Ia menegaskan tak akan mengizinkan petugas Dinas Lingkungan Hidup masuk ke areal TPA sebelum lahannya dibayar lunas.
“Saya tidak izinkan karena ini (lahan, red) masih hak saya. Kalau saya yang tawarkan tanah supaya Pemda beli, boeh-boleh saja. Tapi ini Pemda yang mau beli, bukan saya yang paksa,” ujarnya.
“Sampai bayar baru saya kasih izin masuk.
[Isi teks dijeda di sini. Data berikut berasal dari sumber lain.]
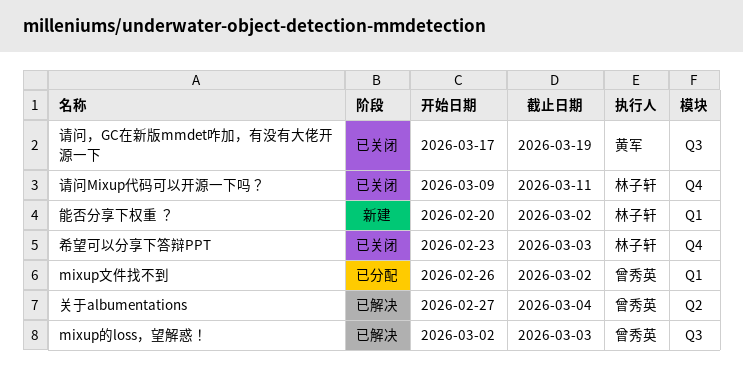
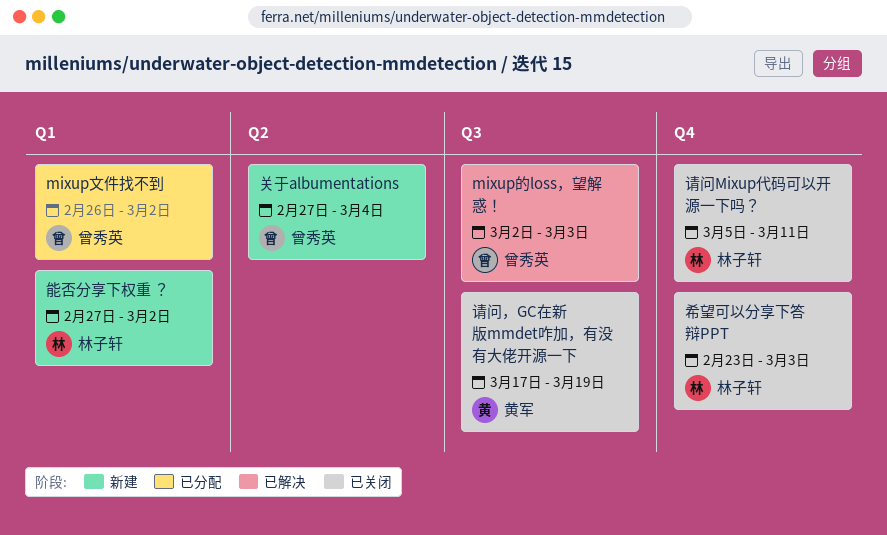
关于albumentations, status: 已解决 -> 新建
能否分享下权重 ？, start: Feb 20 -> Feb 27
请问Mixup代码可以开源一下吗？, start: Mar 9 -> Mar 5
Malam ini saya tidur di TPA, jangan ada yang buka,” tegas Ali.
Jika Pemda sudah melunasi sisa uang Rp 115 juta, sambung Ali, ia bakal langsung resign dari pekerjaan sebagai penjaga TPA tersebut.

“Kalau sudah bayar, saya langsung bilang di Bupati saya mundur dari petugas penjaga TPA ini. Saya kecewa dengan pemerintah. Saya tunggu kasih lunas hak saya dulu baru berhenti,” imbuhnya.
“Ibu Sofia WA di saya, dia bilang jangan pakai (libatkan, red) wartawan. Saya bilang tidak mungkin hal begitu mereka tidak ikut campur, apalagi masyarakat punya kebutuhan, wartawan punya hak bikin berita,” tandas Ali.
Sementara itu, Kabag Pemerintahan Setda Pulau Morotai, Sofia Doa yang dikonfirmasi terpisah mengaku pembayaran lahan tersebut tengah diproses.
“TPA Dehegila proses SPM sudah siap, hanya saja Pak Sekda ada keluar daerah jadi belum tanda tangan. Proses uang negara tidak segampang kasih masuk kartu ATM langsung uang keluar, tapi butuh proses,” terangnya.
Sekadar diketahui, Pemda membeli lahan TPA pada tahun 2020 seluas 1 hektare lebih dengan total harga Rp 320 juta. Sejauh ini, lahan tersebut baru dibayar April 2020 sebesar Rp 95 juta dan Rp 110 juta dibayar pada bulan September 2020.
Pemilik lahan mengaku sisa pembayaran Rp 115 juta dijanjikan akan dilunasi pada bulan Maret 2021 namun hingga kini pembayaran belum dilakukan.